不过,这也是菊粉感到自豪的地方,“大家脑洞清奇,不遵循饭圈规则,颠覆了传统的追星方式。”

这个独特的饭圈中,偶像被一种独特的方式塑造出来。拉票文案千奇百怪,其中传播最广的文案中,偶像换成了三姨家惨兮兮的二表姐:二表姐参加选秀去了,如果没人投票,再失败了,她就没办法过年回家团聚。

拉票的花样越来越多,漂流瓶、摇一摇,陌陌,攻占朋友圈和微博,轰炸身边亲友,从线上到线下,不放过每一个角落。最“一菊两得”的,莫过于点外卖、坐滴滴时,也给菊姐拉上一票。即便是微博上有黑粉diss王菊,菊粉也从不气急败坏,跟人点头哈腰,然后接着拉票。

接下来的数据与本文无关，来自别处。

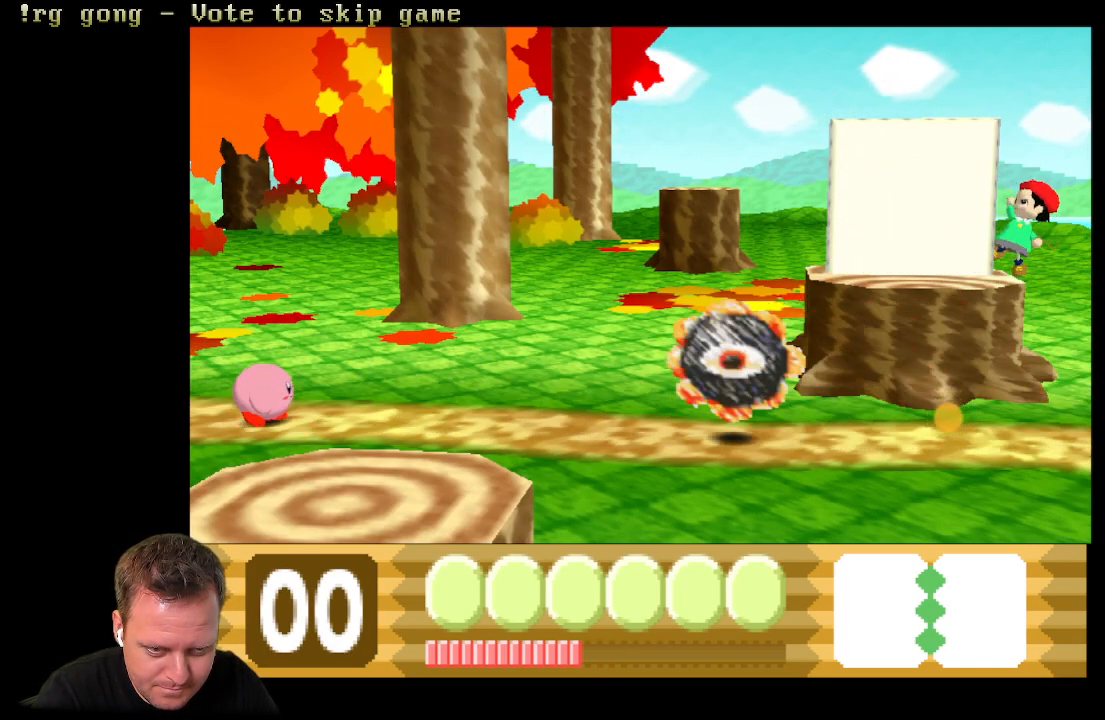
{"buttons": ["DPAD_RIGHT"], "left_stick": "center", "right_stick": "center", "events": []}
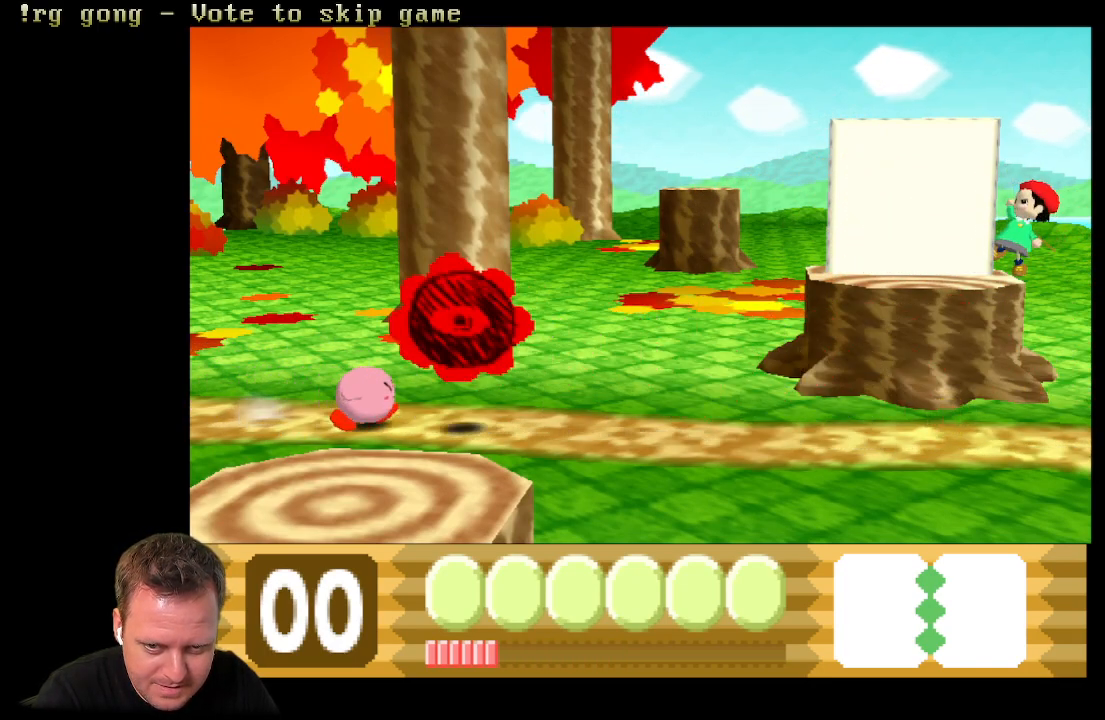
{"buttons": ["DPAD_RIGHT"], "left_stick": "center", "right_stick": "center", "events": []}
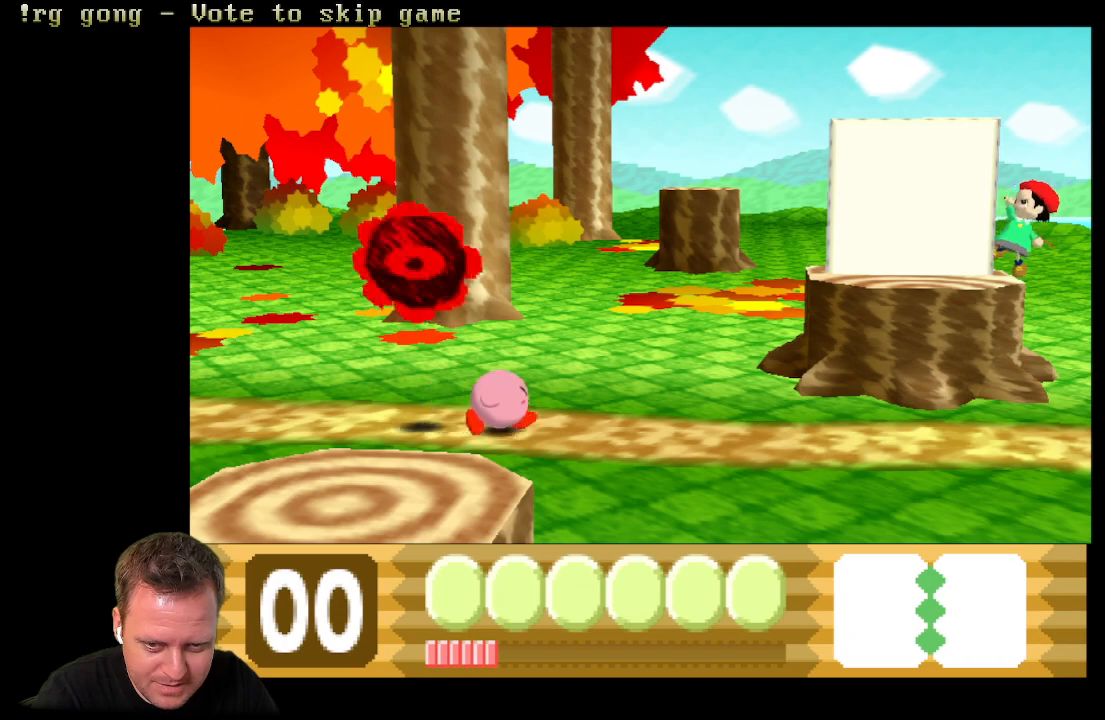
{"buttons": ["DPAD_RIGHT"], "left_stick": "center", "right_stick": "center", "events": []}
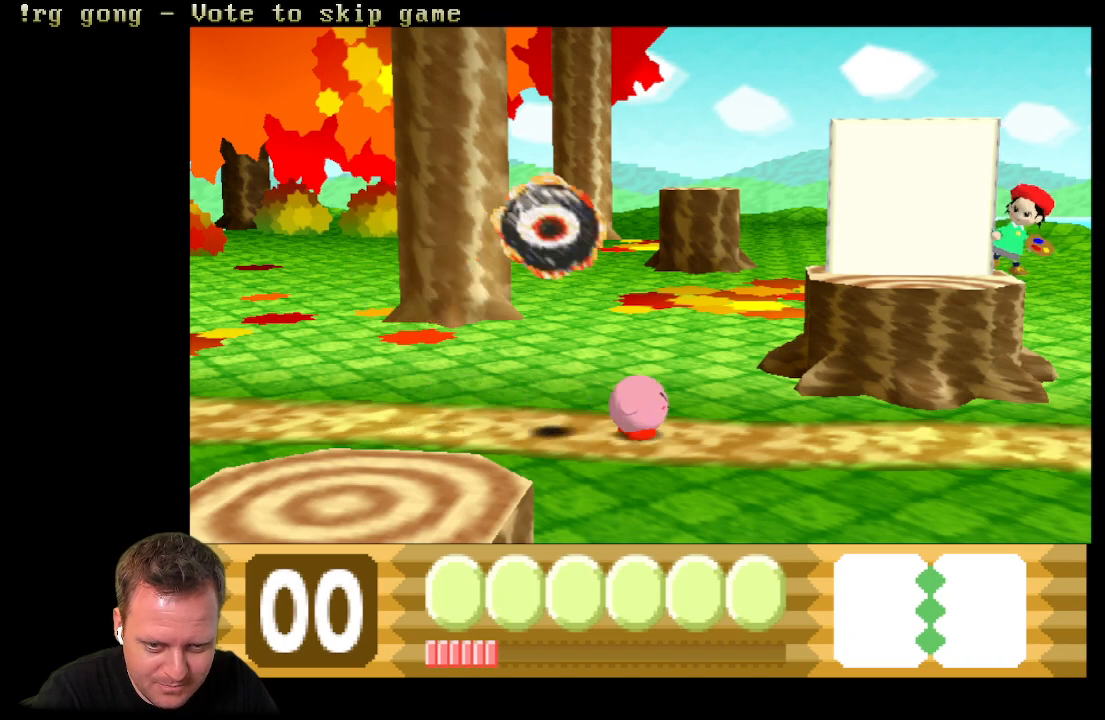
{"buttons": ["DPAD_RIGHT"], "left_stick": "center", "right_stick": "center", "events": []}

除此之外,说菊言菊语的第一守则,是打破一切守则,先不考虑意义传达,只要与“菊”发生关联即可,可以是谐音、同韵,菊势不妙,大“菊”为重,毒菊酱心……当然,只要你愿意,你可以任意发挥,不受限制。诸如“菊者自菊”,这是菊粉自律。菊字組词能力越来越强,正在脱离固有的用语习惯。

菊话更新很快,紧贴热点。当艺人刘维向菊外人杨迪安利王菊时,菊粉们马上更新了菊话宝典,新添了一个新词,叫“菊维己友”。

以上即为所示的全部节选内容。